Exercise 1: In the letter, by what day does the writer plan to send the points to be corrected?
Exercise 2: Repeat the letter word for word from "Thank you for" to "need some sedative.".
* START Excerpt *
8 February 1967                                             76 Sandfield Road, Headington, Oxford Dear Mr.and Mrs Plimmer,

    Thank you for your courtesy in sending me a copy of the preliminary draft of your article. It is evident that I presented some difficulties to you during the interview: by my swift speech (which is congenital and incurable), my discourtesy in walking about, and my use of a pipe. No discourtesy was intended. I suffer from arthritis and my knees give me pain if I sit for long. It is one alleviation of being interviewed if I can stand. I should forgo smoking a on these occasions, but I have found being interviewed increasingly distasteful and distracting, and need some sedative.

    The copy came to this address the day before I returned hoping to get on with my proper work; I have now found time to consider it. There are one or two points which I should prefer to see altered, and some inaccuracies and misunderstandings that have, no doubt partly by my own fault, crept into the text. Among my characteristics that you have not mentioned is the fact that I am a pedant devoted to accuracy, even in what may appear to others unimportant matters. I have not had time to state these points clearly and legibly, and I hope that the revision and cutting of your article can still wait a day or two. I will try to send them off to reach you by Friday.

    In one point I fear that I shall disappoint you. I am informed that the Weekend Telegraph wishes to have your article illustrated by a series of pictures taken of me at work and at home. In no circumstances will I agree to being photographed again for such a purpose. I regard all such intrusions into my privacy as an impertinence, and I can no longer afford the time for it. The irritation it causes me spreads its influence over a far greater time than the actual intrusion occupies. My work needs concentration and peace of mind.
* END Excerpt *
* START Listing *
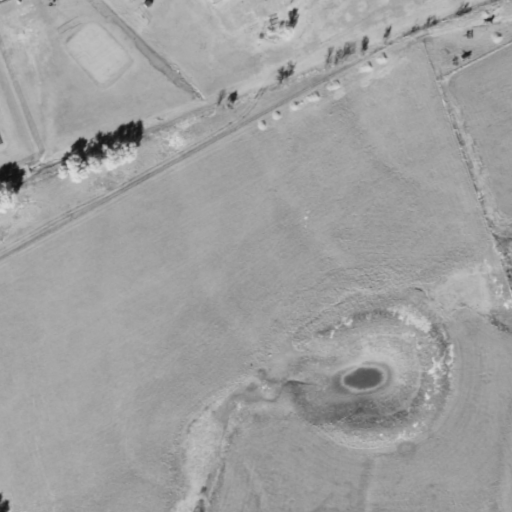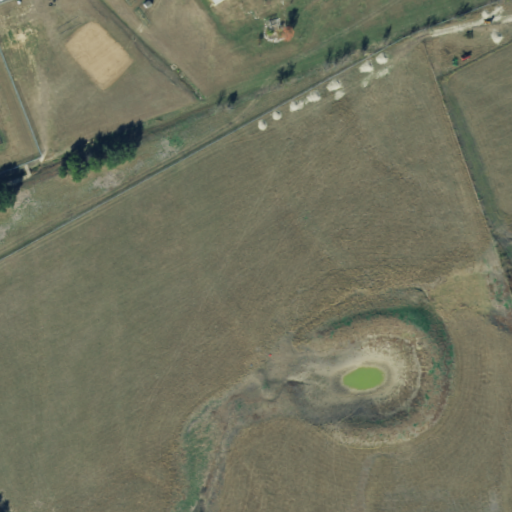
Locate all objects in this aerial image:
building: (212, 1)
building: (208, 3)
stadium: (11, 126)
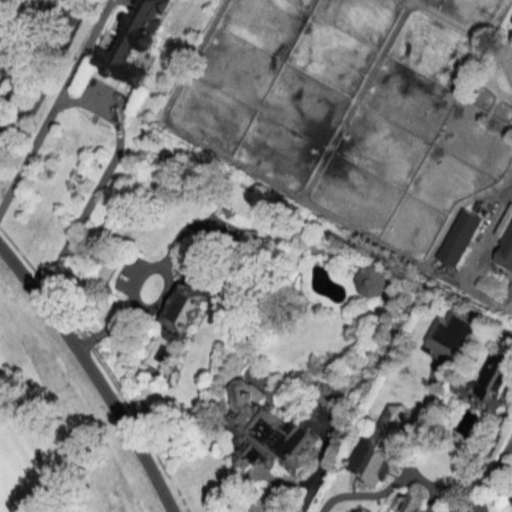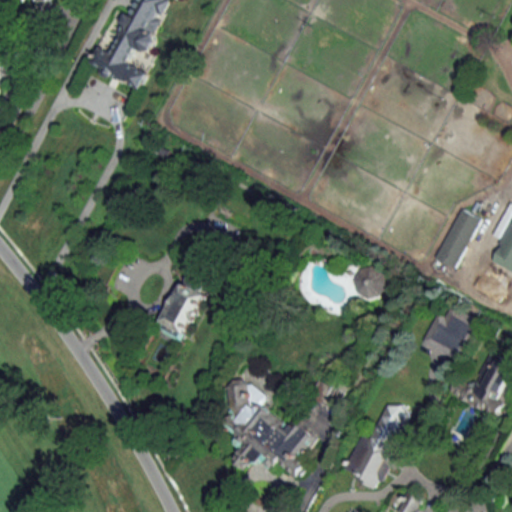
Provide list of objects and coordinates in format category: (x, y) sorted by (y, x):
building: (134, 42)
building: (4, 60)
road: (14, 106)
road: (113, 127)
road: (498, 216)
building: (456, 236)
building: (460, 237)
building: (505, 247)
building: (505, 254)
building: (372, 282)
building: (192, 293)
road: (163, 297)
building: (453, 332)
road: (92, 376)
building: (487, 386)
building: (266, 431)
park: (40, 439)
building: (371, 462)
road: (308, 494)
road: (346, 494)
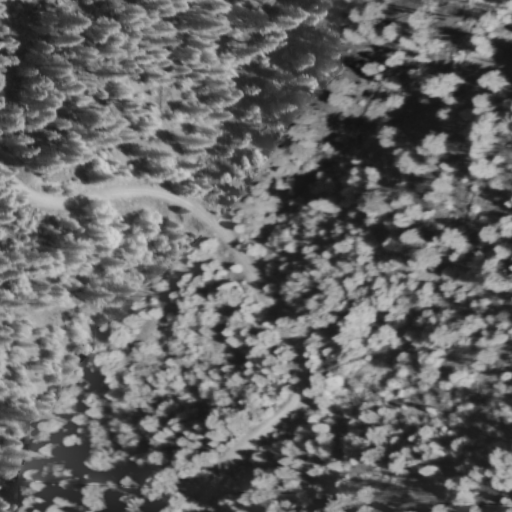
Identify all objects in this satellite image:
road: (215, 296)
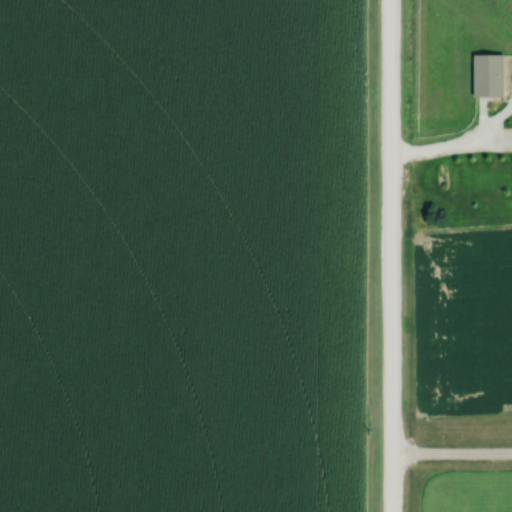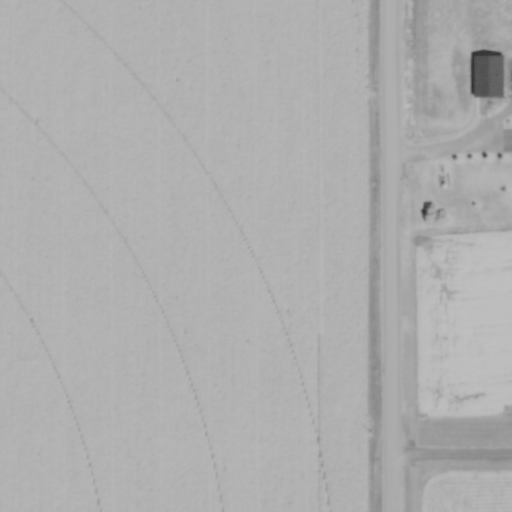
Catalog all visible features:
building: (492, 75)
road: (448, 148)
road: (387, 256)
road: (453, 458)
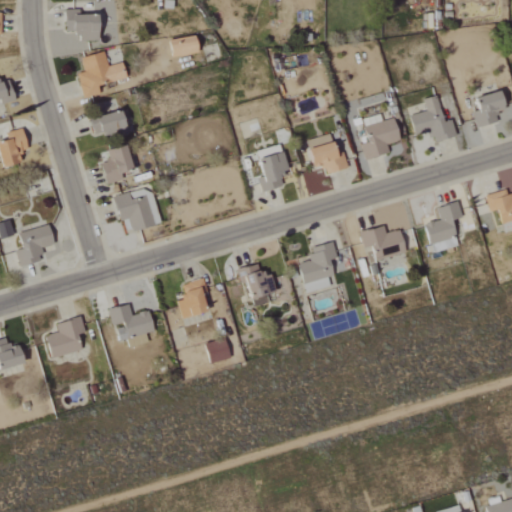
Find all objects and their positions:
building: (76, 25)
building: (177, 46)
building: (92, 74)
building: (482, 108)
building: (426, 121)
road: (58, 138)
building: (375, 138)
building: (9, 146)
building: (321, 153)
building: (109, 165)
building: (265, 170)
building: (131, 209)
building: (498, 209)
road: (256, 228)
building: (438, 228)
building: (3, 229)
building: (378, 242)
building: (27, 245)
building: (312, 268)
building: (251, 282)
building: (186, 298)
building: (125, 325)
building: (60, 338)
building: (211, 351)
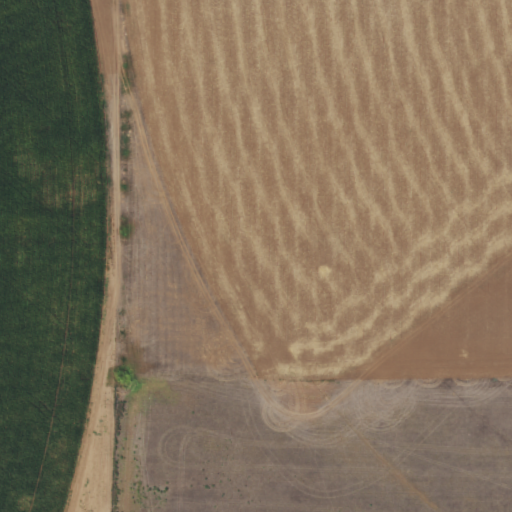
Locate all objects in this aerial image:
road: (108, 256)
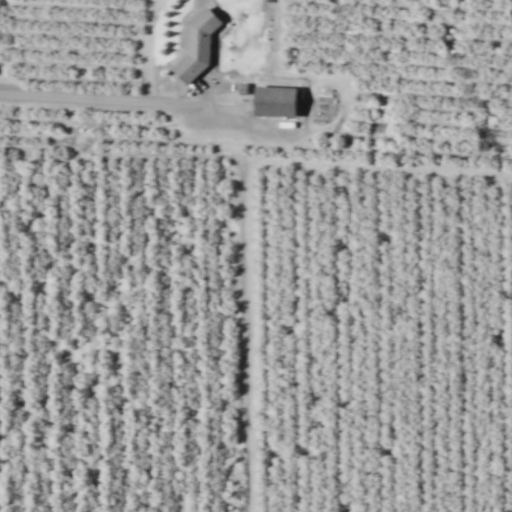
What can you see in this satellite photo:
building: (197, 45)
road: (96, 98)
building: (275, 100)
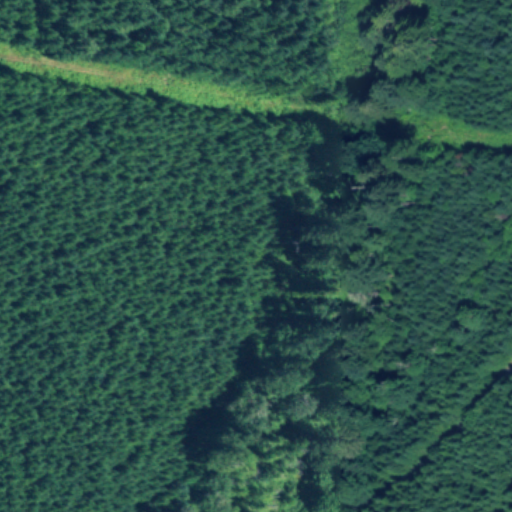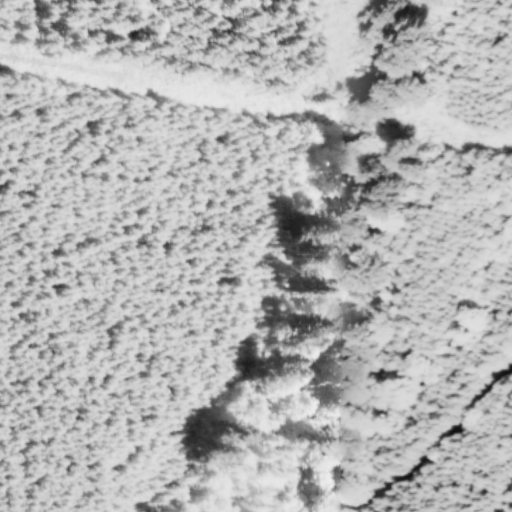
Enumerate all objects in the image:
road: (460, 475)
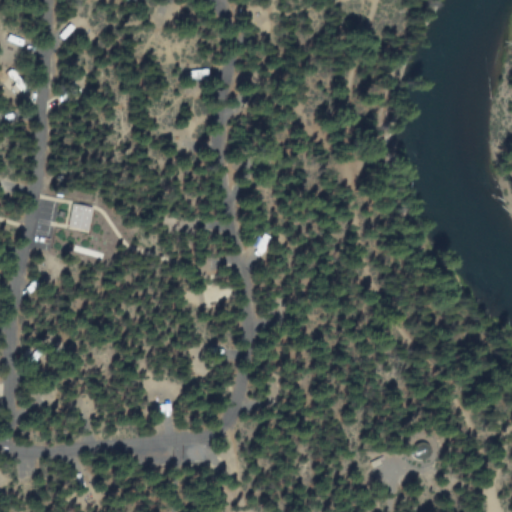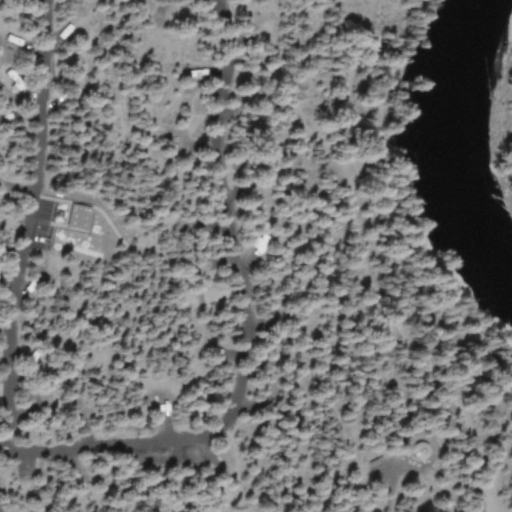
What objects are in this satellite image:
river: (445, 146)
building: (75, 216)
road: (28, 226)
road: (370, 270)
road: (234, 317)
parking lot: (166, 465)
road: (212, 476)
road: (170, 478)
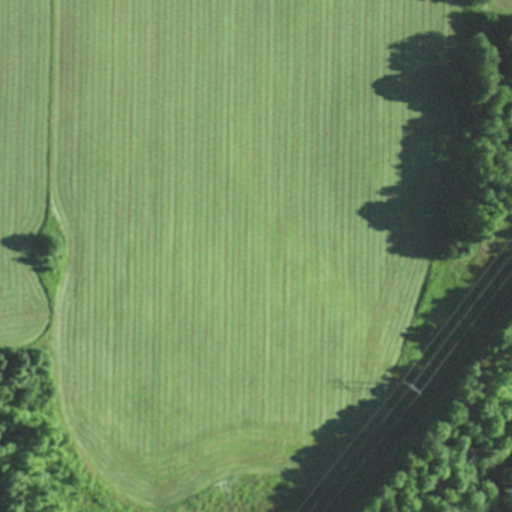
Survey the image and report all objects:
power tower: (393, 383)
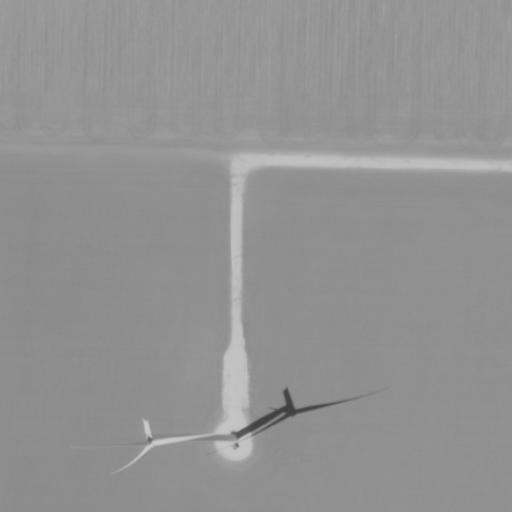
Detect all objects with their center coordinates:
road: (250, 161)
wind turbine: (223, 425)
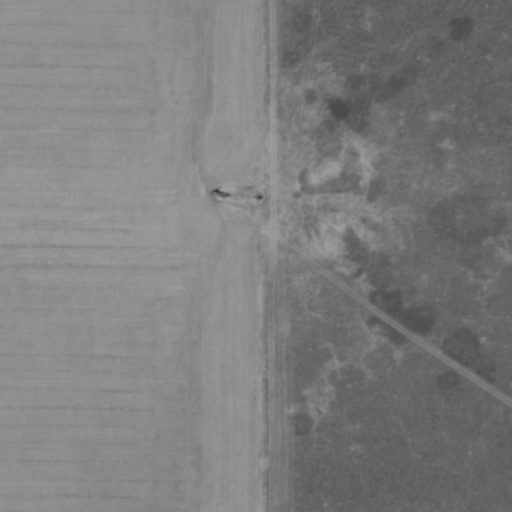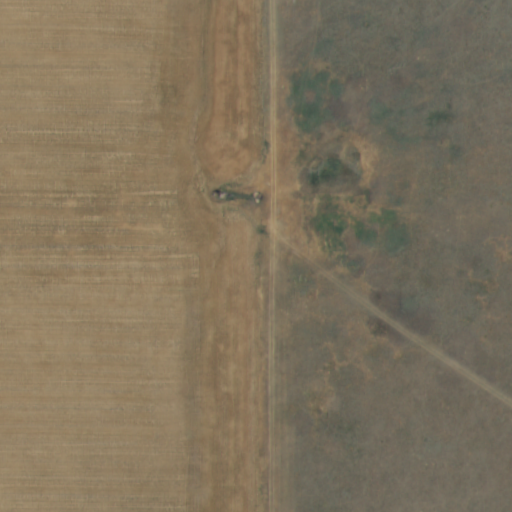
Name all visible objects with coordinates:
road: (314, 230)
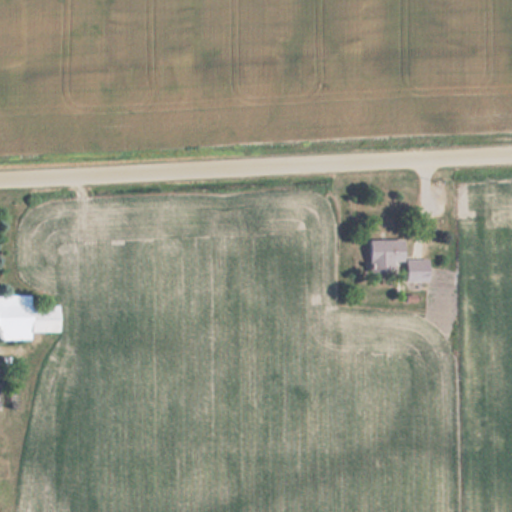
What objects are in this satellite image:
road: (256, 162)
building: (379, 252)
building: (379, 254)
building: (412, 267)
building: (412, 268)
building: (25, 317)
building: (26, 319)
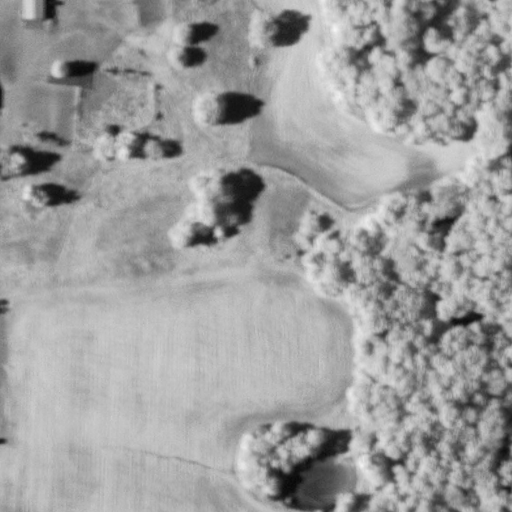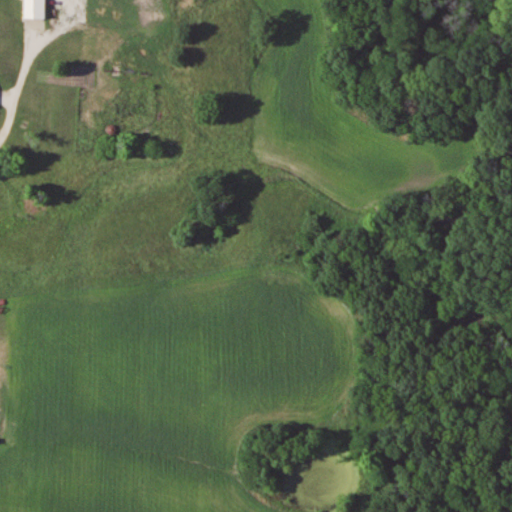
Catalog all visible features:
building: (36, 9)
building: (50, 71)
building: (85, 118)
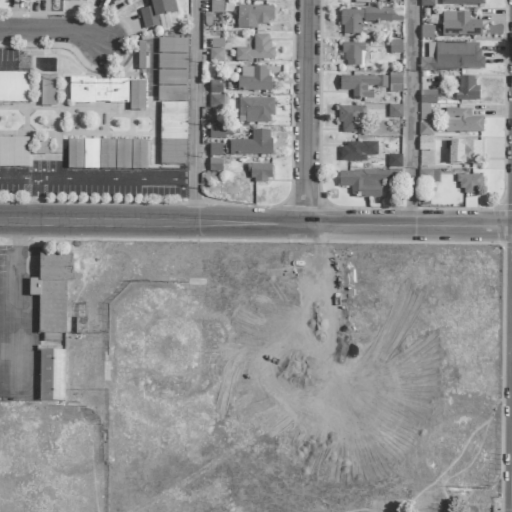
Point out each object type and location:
* END Listing *
Written reply 1: Friday.

Written reply 2:
Thank you for your courtesy in sending me a copy of the preliminary draft of your article. It is evident that I presented some difficulties to you during the interview: by my swift speech (which is congenital and incurable), my discourtesy in walking about, and my use of a pipe. No discourtesy was intended. I suffer from arthritis and my knees give me pain if I sit for long. It is one alleviation of being interviewed if I can stand. I should forgo smoking a on these occasions, but I have found being interviewed increasingly distasteful and distracting, and need some sedative.